Разве все эти предсказанные знамения не начали сбываться? И голод в Поволжье, и Первая мировая война, и революционные бои, и гражданская война, и поругание святынь – всё это более чем в первое десятилетие века предвещало Великое пришествие. Видимо, размышления о судьбах Родины, о Новои Эре и Вожде, который, говоря словами пророка Исайи, «станет как знамя для народов» (Ис. 11:10), и нашли свое отражение в серии «Мессия» Рериха. Именно в такой универсальной перспективе, с опорой на общечеловеческие представления о грядущем, не уповая подобно Нестерову на образы официозной церковности, мыслил он свои полотна. Ожидаемое христианами Второе пришествие Спасителя Рерих представлял составляющей общечеловеческого стремления к эре счастья и справедливости, а мифологию и апокрифические пророчества воспринимал как достоверное знание, сокрытое в символах.

Он собирал и изучал созданные народами Азии мессианские образы и представления. «Хорошо известны... ожидания Великого пришествия у Моста Миров. Народ знает и белого коня и огненный меч, как хвост кометы, и сияющий лик Великого Всадника. Ученые раввины и знатоки Каббалы, распространенные по Палестине, Сирии. Персии и по всему Ирану, скажут вам многое замечательное по этому вопросу.

Мусульмане Персии, Аравии, Туркестана торжественно хранят легенду о Мунтазаре, который в ближайшем будущем положит основание Новой Эре... Высокие ученые японцы открыто говорят о грядущем Аватаре. Образованные брамины, почерпая мудрость из Вишну Пурана и Деви Бхагавата Пурана, скажут прекрасные тексты о Калки Аватаре. И прибавят, что эта Новая Эра в отличие от прошлых должна наступить стремительно» 5.

Рерих писал свои картины в том же мифопоэтическом ключе, прибегая к языку иносказаний и метафор. Его искусство в той же мере условно и требует знания языка мифа, как икона – догматов христианства. Героически-торжественная патетика Рериха сродни поэтике древних: в ней образ носил родовой характер, а лирико-эмоциональное начало отступало перед эпическим. К тому же, как все истинные символисты, мнившие себя новыми жрецами и пророками, Рерих продолжает линию творения мифа, веря в его потенциальную силу. Согласно же сокровенному знанию Мессия уже существует, но «скрывается», так что ему предстоит не родиться, а «явиться», раскрыть свою тайну 6. Возможно, Рерих так и понимал свое творчество – как приобщение к Божественному провидению, как духовное посредничество в реализации планов небесного Владыки.

# [Исходные данные]
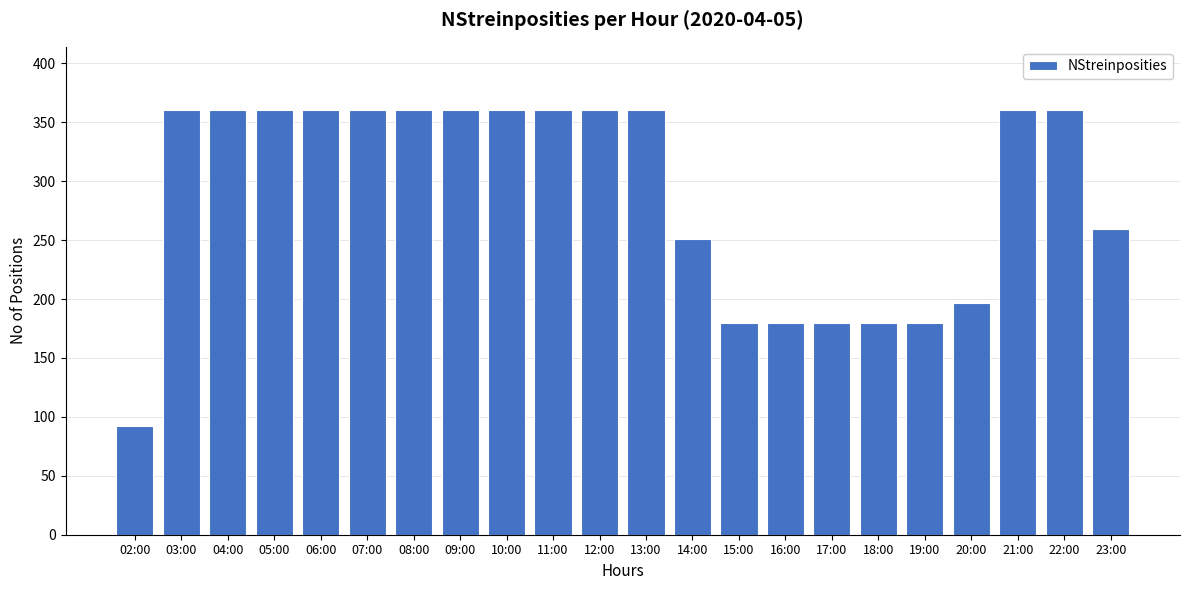

The chart shows a value of 561 at 22:00. True or false?

False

# [Что сделать]
Какую легенду, согласно тексту, хранят мусульмане Персии, Аравии и Туркестана? Список никак не связан с текстом.

# [Результат]
Легенду о Мунтазаре, который в ближайшем будущем положит основание Новой Эре.